Bolu ve Düzce'ye gittik.
Neler gördük, neler dinledik?
Önce "Bolu dağı geçişinden" başlayalım.
"Tünel inşaatı" tam gaz sürüyor.
Devletin "resmi programına göre" tünelin bu yılın sonuna bitmesi gerekiyor.
Bizim görüşümüze göre ise:
* Tünelin "İstanbul'dan Ankara'ya gidiş bölümü" tamamlanmak üzere... Yıl sonuna yetişir.
* "Ankara'dan İstanbul'a gidiş bölümü" ise gecikebilir.
***
Ankara "konuyu yakından izliyor."
"Zamanında bitsin" diye bastırıyor.
Bu "bastırma" elbette işi hızlandırıyor ama...
Yine de "iki geçişten biri" inşaat olarak, diğerinin gerisinde.
***
Düzce'de "yakınma" dinledik.
Kimi "fındık para etmedi" diye yakınıyor.
Kimi de:
-Bolu tüneli açılınca, dağda ekmek yiyen 3 bin kişi ne olacak?
***
Bolu dağı geçişinin "bir bölümü" Bolu sınırları içinde.
Bir bölümü de "Düzce."
"Karanlıkdere" mevkii, iki il arasında "sınır."
Dağda lokantalar var.
Hediyelik eşya satıcıları var.
"Var oğlu var."
Yüzlerce işletme.
***
Tünel açılıp da trafik "dağın altına" kayınca...
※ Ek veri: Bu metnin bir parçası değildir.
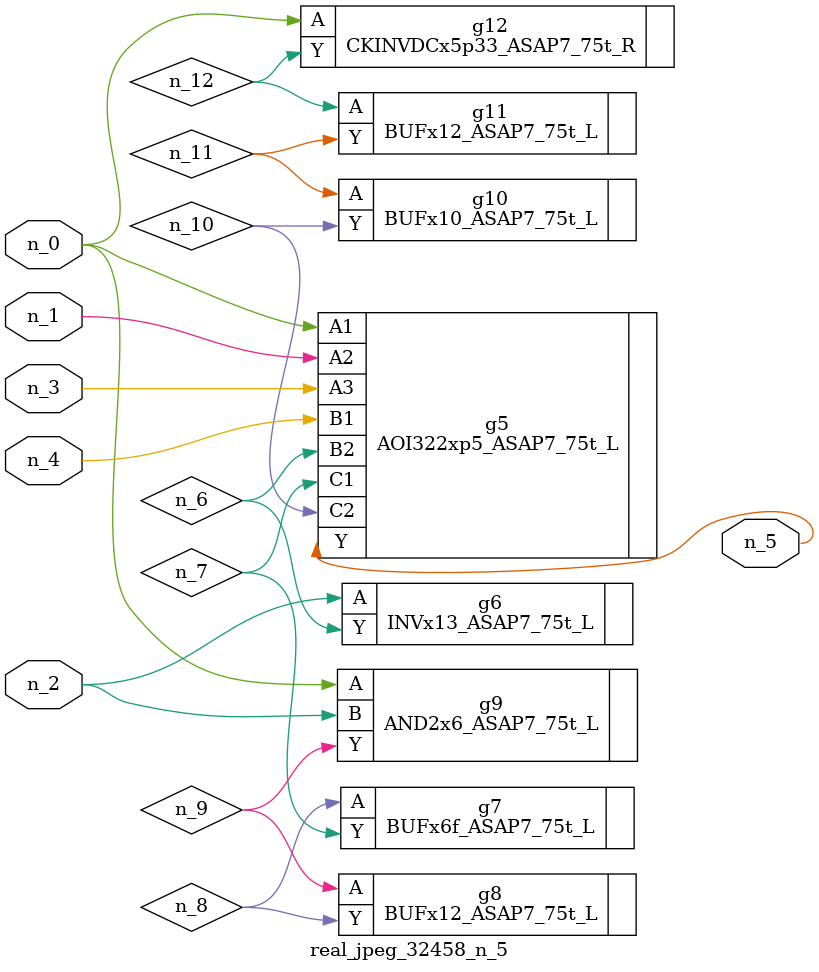
<source format=v>
module real_jpeg_32458_n_5 (n_4, n_0, n_1, n_2, n_3, n_5);

input n_4;
input n_0;
input n_1;
input n_2;
input n_3;

output n_5;

wire n_12;
wire n_8;
wire n_11;
wire n_6;
wire n_7;
wire n_10;
wire n_9;

AOI322xp5_ASAP7_75t_L g5 ( 
.A1(n_0),
.A2(n_1),
.A3(n_3),
.B1(n_4),
.B2(n_6),
.C1(n_7),
.C2(n_10),
.Y(n_5)
);

AND2x6_ASAP7_75t_L g9 ( 
.A(n_0),
.B(n_2),
.Y(n_9)
);

CKINVDCx5p33_ASAP7_75t_R g12 ( 
.A(n_0),
.Y(n_12)
);

INVx13_ASAP7_75t_L g6 ( 
.A(n_2),
.Y(n_6)
);

BUFx6f_ASAP7_75t_L g7 ( 
.A(n_8),
.Y(n_7)
);

BUFx12_ASAP7_75t_L g8 ( 
.A(n_9),
.Y(n_8)
);

BUFx10_ASAP7_75t_L g10 ( 
.A(n_11),
.Y(n_10)
);

BUFx12_ASAP7_75t_L g11 ( 
.A(n_12),
.Y(n_11)
);


endmodule
</source>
"Dağ yolundaki" yüzlerce işletme ister istemez kapanacak.
"Dağ ekonomisi" çökecek.
***
Bolu ve Düzce Ticaret Odaları "ortak toplantılar" yaptılar.
Dosyalar hazırladılar.
Başbakan'a, Bakanlar'a verdiler.
Bizden de "destek" istiyorlar. * * *
"Bolu dağındaki 3 bin çalışan" ile Bolu ve Düzce Ticaret Odaları'nın "öncelikli" arzusu:
-Bize otoyol üstünde yer verilsin.
***
"Yeri" belirlemişler.
Tünelin "girişinde" veya "çıkışında" boş 2 alan var.
Onlardan "biri."
İki yerden biri "Kaynaşlı'ya yakın", öteki "Elmalı köyüne."
***
Dağ esnafı ve çalışanları "örgütlense bile..."
Ankara da onlara "istedikleri yeri" verse bile...
O kadar kişi "o yerden" nasıl ekmek yiyecek?
***
Düzce Ticaret ve Sanayi Odası Meclis Başkanı Ragıp Gökesağoğlu "bir projemiz var" dedi.
Devletin tahsis edeceği yeni alana "her esnaf bir dükkan açacak."
Köfteci, pideci, hediyelik eşyacı, turşucu, çanak çömlekçi...
Böylece "herkes kısmetini yiyecek."
***
Bizce "başka projeler" de gerekiyor.
Ve de "gecikmeden."
Zira Bolu dağının esnafı da, çalışanları da "bizim insanlarımız."